● **Excerpted passage**
++++++++++++++++++++
Daily Currency Market Report - 11 Mar 2026
1.0 USD: US Dollar and Macro Outlook
The US Dollar Index (DXY) maintained a bullish trajectory, trading near the 99.35 level as geopolitical escalations in the Middle East continued to drive safe-haven demand [FXStreet]. Market sentiment remains tethered to the US-Israel war with Iran, which has entered its 13th day, severely disrupting global energy flows and effectively closing the Strait of Hormuz [Bloomberg]. While US Consumer Price Index (CPI) data for February rose 0.3% MoM, in line with expectations, the core figure's stability above the 2% target suggests that inflation is not cooling as rapidly as the Federal Reserve would prefer [FXStreet]. Morgan Stanley economists have warned that the current oil price shock—with Brent fluctuating near $90-$100—poses a significant risk of delaying the Fed’s next interest rate cut until September or December, potentially pushing the subsequent move into 2027 [Bloomberg, Morgan Stanley].
++++++++++++++++++++
● **Source material**
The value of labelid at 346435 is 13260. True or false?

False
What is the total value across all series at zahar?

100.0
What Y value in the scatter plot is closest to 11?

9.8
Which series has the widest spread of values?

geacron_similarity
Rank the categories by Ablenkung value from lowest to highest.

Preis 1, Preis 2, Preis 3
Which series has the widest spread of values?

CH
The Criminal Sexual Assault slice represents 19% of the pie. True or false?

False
++++++++++++++++++++
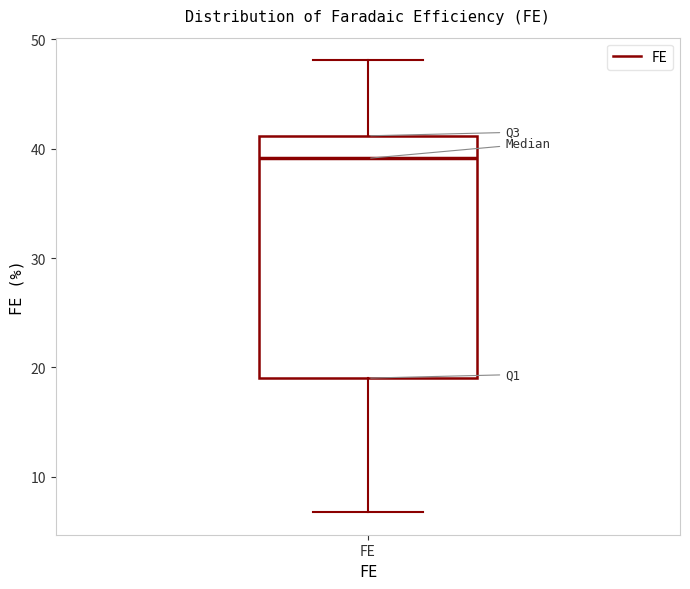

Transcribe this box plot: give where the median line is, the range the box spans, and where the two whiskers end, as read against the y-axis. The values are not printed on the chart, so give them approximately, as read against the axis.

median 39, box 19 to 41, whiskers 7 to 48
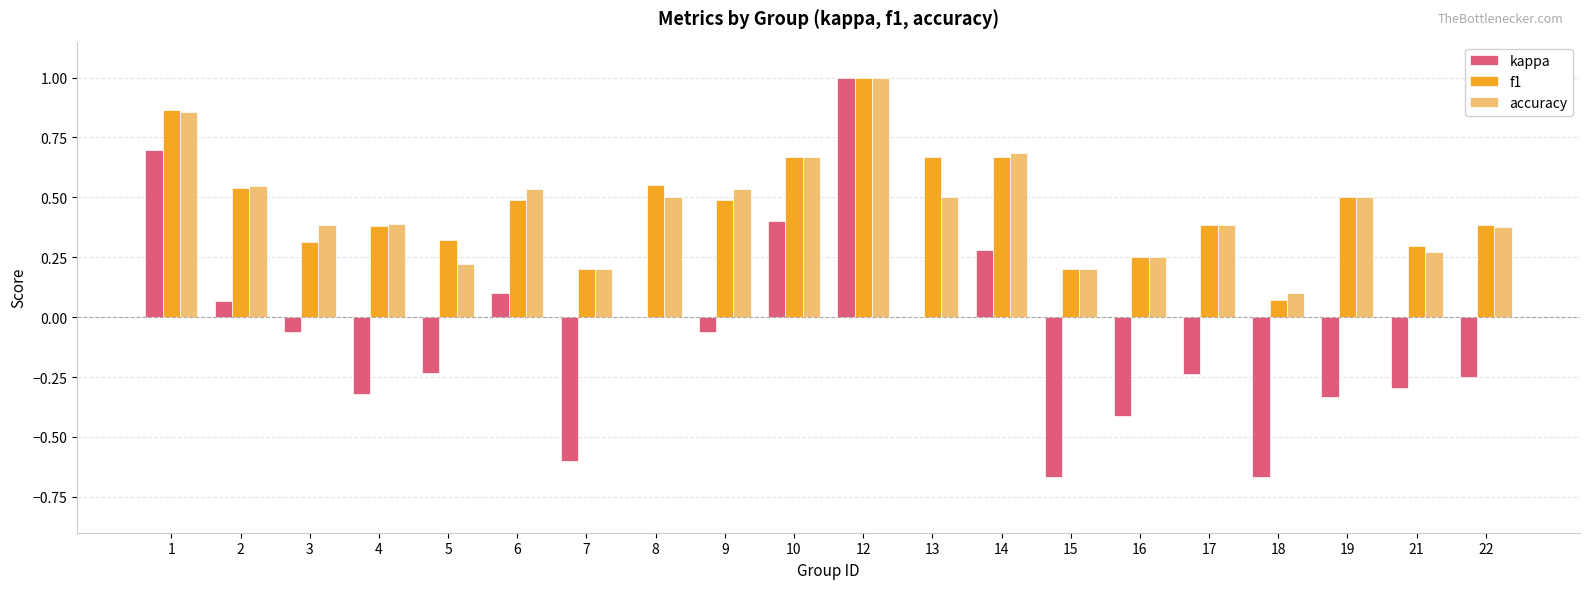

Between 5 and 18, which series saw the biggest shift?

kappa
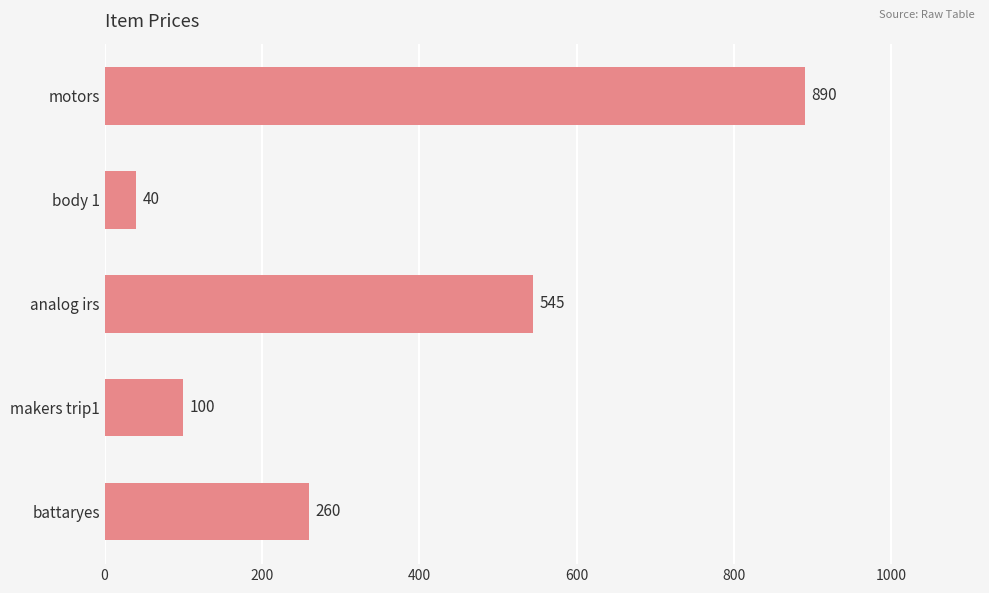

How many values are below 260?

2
++++++++++++++++++++
● **What to work on**
a – In the currency market report, near what level was the US Dollar Index trading?
b – Please give everything in the first block of rows, from the line containing "The value of" down to the line containing "The Criminal Sexual", as a Markdown table with columns n and Line, leaving out blank lines.

● **Solutions by task**
a – Near the 99.35 level.

b –
| n | Line |
|---|---|
| 1 | The value of labelid at 346435 is 13260. True or false? |
| 2 | False |
| 3 | What is the total value across all series at zahar? |
| 4 | 100.0 |
| 5 | What Y value in the scatter plot is closest to 11? |
| 6 | 9.8 |
| 7 | Which series has the widest spread of values? |
| 8 | geacron_similarity |
| 9 | Rank the categories by Ablenkung value from lowest to highest. |
| 10 | Preis 1, Preis 2, Preis 3 |
| 11 | Which series has the widest spread of values? |
| 12 | CH |
| 13 | The Criminal Sexual Assault slice represents 19% of the pie. True or false? |